Cameron Platter, Rainbow Thoia Thoing, 2017, wood, enamel paint, 8 1/2' x 24 x 24".

In 2013, South African artist Cameron Platter collaborated with weavers at ELC Art and Craft Center Rorke’s Drift, a storied art hub in rural KwaZulu-Natal province, on wool tapestries. Their abstract forms are based on digital collages the artist created from DVD covers for interracial pornographic films found online. Rather than amplify and ironize the noise of this libidinal media, Platter’s hand-spun tapestries obscure the source of his ludic play. His latest exhibition, titled “ZOL,” includes five colored-pencil drawings inspired by the same source material.

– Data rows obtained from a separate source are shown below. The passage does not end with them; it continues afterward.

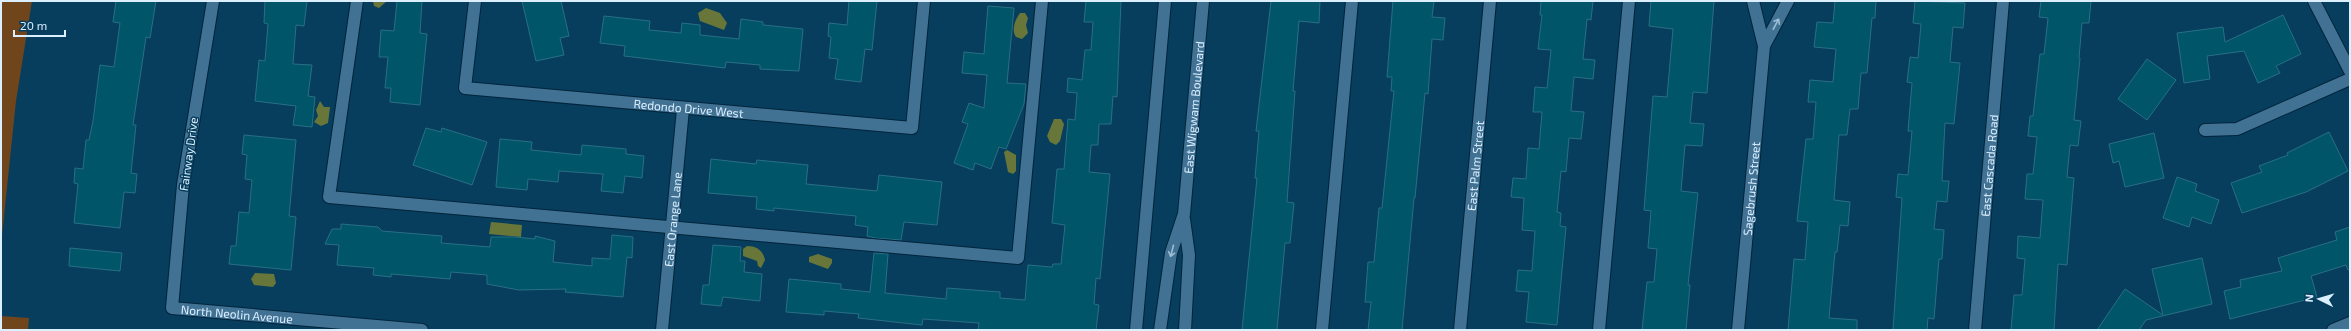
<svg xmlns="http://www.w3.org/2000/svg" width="2351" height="331" viewBox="0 0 2351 331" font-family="'Exo 2',sans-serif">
  <rect width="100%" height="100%" fill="#073e5d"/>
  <path fill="#71451c" d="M1 1H32L16 101 1 245Z
    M1 316 29 318 28 330H1Z"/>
  <path fill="#687739" d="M373 1H387L379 8 374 6Z
    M706 8 720 13 727 23 724 30 700 21 698 13Z
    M1020 13H1025L1028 18 1026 25 1028 33 1022 39 1016 37C1011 30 1015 20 1020 13Z
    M320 101 324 107H330L328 123 321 126 314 122 318 116 316 110Z
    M1054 119H1061L1064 124 1060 141 1056 145 1050 142 1047 136Z
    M1007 150 1016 155V171L1013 174 1008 172 1004 152Z
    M491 222 522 225 521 237 489 234Z
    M747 246C756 246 763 250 765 260L761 268 758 266 757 261 743 256V249Z
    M818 254 832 259V263L828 269 809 262V257Z
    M255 273 274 274 276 283 273 287 254 285 251 279Z"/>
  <path fill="#015569" stroke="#296f84" d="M116 1H156L150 38 146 37 133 125H136L131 173 137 174 135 193 124 192 120 228 74 223 78 184 74 183 75 168 83 169 86 140H89L93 121 100 65 114 67 120 23 113 22Z
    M265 1H307L304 26 296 25 293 64 312 65 308 96 315 97 312 127 293 125 296 106 255 101 259 60 265 61 268 24 264 23Z
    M397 1H422L420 33 427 34 420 105 390 102 391 88H385L388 57H379L381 30 394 31Z
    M522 1H561L569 36 560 38 564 55 536 61Z
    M849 1H877L872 50 865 49 861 82 835 79 838 59 829 58 831 37 828 36 829 23 847 25Z
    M1086 1H1121L1117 97 1113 96 1111 124H1099L1098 145H1091L1089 172 1110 174 1100 279 1096 278 1094 304 1099 305 1096 330H978L979 323 923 319 922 325 858 318 859 314 824 311V315L786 312 789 279 841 284V289L870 292 874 253 888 254 885 293 946 299 947 288 1000 292V298L1025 300 1028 265 1052 267 1053 264H1061L1065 225 1052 223 1057 169H1064L1068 119 1075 120 1077 93 1067 92 1068 78 1082 80 1085 50H1091L1093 22H1084Z
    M1271 1H1320L1319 23 1299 21 1293 91H1295L1287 202 1294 203 1290 243H1285L1277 330H1242L1257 178H1255L1259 131H1256Z
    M1393 1H1434L1432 17 1445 18 1443 40 1432 39 1428 94 1425 93 1415 198H1414L1402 330H1368L1371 302H1365L1368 262H1374L1379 208H1382L1394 91H1391L1392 77H1387Z
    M1541 1H1593L1591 20 1587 19 1583 59 1595 60 1593 79 1574 77 1571 111 1584 112 1581 139 1569 138 1566 172 1561 171 1557 212 1561 213 1560 226 1566 227 1557 325 1526 322 1529 292 1516 291 1518 270 1532 271 1535 231 1522 230 1524 198 1511 197 1513 178 1526 179 1528 148 1539 149 1542 112H1533L1535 87 1547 88 1551 50 1538 49 1542 15H1540Z
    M1651 1H1714L1707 93 1693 92 1690 123 1704 124 1702 146 1685 145 1681 191 1698 193 1688 285H1690L1686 330H1642L1647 282H1654L1657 249 1648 248 1651 211 1644 210 1653 96 1667 97 1673 29 1649 26Z
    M1835 1H1876L1875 18H1872L1867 73H1861L1858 109H1850L1847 135H1839L1834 200 1850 202 1848 226 1840 225 1837 252H1835L1829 318 1857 320V330H1788L1794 259 1805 260 1808 222 1797 221 1806 139H1813L1816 102H1808L1810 80 1833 82 1836 49 1814 47 1817 22 1833 23Z
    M1915 1 1965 3 1963 28 1953 27 1950 62 1960 63 1954 124 1945 123 1942 181H1949L1947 202 1937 201 1934 229 1944 230 1942 259H1939L1934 319 1928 318 1927 330H1893L1902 198 1896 197 1898 174 1908 175 1912 131H1908L1912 83 1907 82 1910 57 1918 58 1921 24 1913 23Z
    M2041 1H2091L2089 23H2082L2079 58H2080L2074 120 2081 121 2078 146 2070 145 2067 177 2074 178 2067 265 2058 264 2054 330H2011L2014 295H2022L2025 259 2017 258 2018 236 2040 238 2043 200 2025 199 2027 174H2033L2037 137 2028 136 2030 116H2033L2040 54H2044L2048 18 2039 17Z
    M988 6 1014 8 1007 83 1026 84 1024 104 1006 149 999 147 991 169 975 163 973 170 954 163 968 124 962 122 969 103 984 108 987 75 962 73 964 52 984 54Z
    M2283 15 2301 54 2276 66 2280 73 2258 83 2244 51 2207 56 2210 79 2184 83 2177 33 2223 27 2225 42Z
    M604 16 650 21 649 30 681 33 682 23 700 25V35L739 39 741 19 763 22V25L803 29 799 71 760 69V65L726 62 725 68 624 56 625 46 600 43Z
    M2147 59 2176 80 2147 120 2118 99Z
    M426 128 441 132 442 128 487 142 472 185 413 165Z
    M2329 132 2348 171 2306 192 2242 213 2231 183 2262 172 2259 166 2288 155 2287 153Z
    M2154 133 2164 178 2125 187 2119 161 2113 163 2109 144Z
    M244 135 296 140 289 216 296 217 291 270 229 264 231 246H236L239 212 249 213 252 180 245 179 247 155 242 154Z
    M500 139 532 142 531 150 581 155 582 145 626 149V154L644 156 642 178 625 176 623 193 601 191 603 174 559 171 558 182 528 179 527 190 496 187Z
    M711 159 756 164 757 160 808 165 806 184 877 191 879 175 942 182 937 225 904 222 901 240 875 238 867 236 868 227 855 225 856 216 774 208V211L756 209 757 197 708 193Z
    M2177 177 2197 184 2195 191 2219 200 2211 224 2192 217 2189 227 2163 218Z
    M341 224 378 227 382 231 442 236 441 243 490 247 491 237H516L535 239V236L555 241 553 262 592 266V258L610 259 612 235 633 237 632 258 627 257 623 297 565 292 566 289 519 290 487 284V275L451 272 450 279 391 274V277L373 275 374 268 337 265 339 245 325 244 332 229H341Z
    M2350 227V270H2348L2346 265 2311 276 2317 297 2230 319 2224 291 2241 287 2240 280 2282 271 2278 258 2337 240 2335 232Z
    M713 245 741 247 740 261H745L744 272 762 274 760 301 723 297 721 306 701 304 703 285H709Z
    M70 248 122 253 120 271 69 266Z
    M2202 258 2212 304 2146 320 2139 330H2097L2125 289 2163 315 2152 269Z"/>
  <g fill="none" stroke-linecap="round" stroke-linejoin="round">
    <g stroke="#00243b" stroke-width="14">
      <g id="minor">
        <path id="s1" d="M213 1 183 185 172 308 422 330"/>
        <path d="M357 1 329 197 1018 258 1042 1"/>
        <path id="s2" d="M475 1 465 88 912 128 924 1"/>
        <path d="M2314 1 2350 71"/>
        <path d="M1764 46 1788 1"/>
        <path d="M2205 130 2237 129 2350 79"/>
        <path d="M1184 219 1189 255 1185 330"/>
        <path id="s3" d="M662 330 683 109"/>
        <path d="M1136 330 1165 1"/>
        <path id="s4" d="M1160 330 1171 253 1184 214 1203 1"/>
        <path d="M1322 330 1352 1"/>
        <path id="s5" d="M1460 330 1490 1"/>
        <path d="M1599 330 1629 1"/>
        <path id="s6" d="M1738 330 1764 46 1753 1"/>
        <path id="s7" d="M1975 330 2003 1"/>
        <path d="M2333 330 2350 323"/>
      </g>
    </g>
    <use href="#minor" stroke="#417294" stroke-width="12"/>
  </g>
  <defs><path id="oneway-shaft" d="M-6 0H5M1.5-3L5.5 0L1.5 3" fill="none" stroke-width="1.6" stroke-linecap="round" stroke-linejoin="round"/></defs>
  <g stroke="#9dbdd4">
    <use href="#oneway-shaft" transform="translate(1776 24) rotate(-62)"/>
    <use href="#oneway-shaft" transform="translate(1172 251) rotate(104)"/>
  </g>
  <g text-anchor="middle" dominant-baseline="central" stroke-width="3" stroke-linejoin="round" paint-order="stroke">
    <g font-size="12" fill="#dbefff" stroke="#073e5d">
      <text stroke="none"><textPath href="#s4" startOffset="226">East Wigwam Boulevard</textPath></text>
      <text stroke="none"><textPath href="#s2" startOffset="312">Redondo Drive West</textPath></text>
      <text transform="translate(188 154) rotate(-82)">Fairway Drive</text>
      <text stroke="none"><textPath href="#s5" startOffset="165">East Palm Street</textPath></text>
      <text stroke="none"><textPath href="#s7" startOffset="165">East Cascada Road</textPath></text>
      <text stroke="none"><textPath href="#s6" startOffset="142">Sagebrush Street</textPath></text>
      <text stroke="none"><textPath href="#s3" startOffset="111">East Orange Lane</textPath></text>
      <text stroke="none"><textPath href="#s1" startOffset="375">North Neolin Avenue</textPath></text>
    </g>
  </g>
  <rect width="2351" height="331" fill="none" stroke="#dbefff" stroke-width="4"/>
  <g transform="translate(2319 299) rotate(275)" stroke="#073e5d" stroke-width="3" paint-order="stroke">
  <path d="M0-3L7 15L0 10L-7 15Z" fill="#dbefff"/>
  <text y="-6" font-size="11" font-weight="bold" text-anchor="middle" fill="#dbefff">N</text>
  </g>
  <path d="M14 30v6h51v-6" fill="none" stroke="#dbefff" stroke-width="2"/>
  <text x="20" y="30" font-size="12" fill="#dbefff" stroke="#073e5d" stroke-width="3" paint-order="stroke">20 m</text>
</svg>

It is the translation across media that energizes these works: The respective green and silver grounds of 93-asfAJIJJJJJJJ384-00z (Pink) and DE-39637619 (Skylar) (all works 2017) reveal an incremental method of filling in color; they are monuments to a determinedly slow studio process.

Platter came to prominence in the aughts with a repertoire of impudently Pop drawings and sculptures that were insistently figurative and often framed by gonzo narratives. His three enamel-painted wood sculptures displayed here lightly recall this earlier self. Reclining Figure Red Yellow Pink Closer (ohhhh) presents a bright yellow imitation of a plastic lounger, with an upright, noodle-like red piece evoking a human. Partly named after a 2003 song by R. Kelly, Rainbow Thoia Thoing  is a sculptural tower composed of the likenesses of two white deck chairs and four cinder blocks, painted black; the absurd juxtaposition of title and form successfully renders his enduring interest in collage and popular culture into a three-dimensional object. Pivoting between figuration and abstraction, nine drawings—of marks that almost become effigies and, in the case of Beware Beware, an elephant walking on its hind legs—are, first and foremost, smudged sites of uncluttered invention.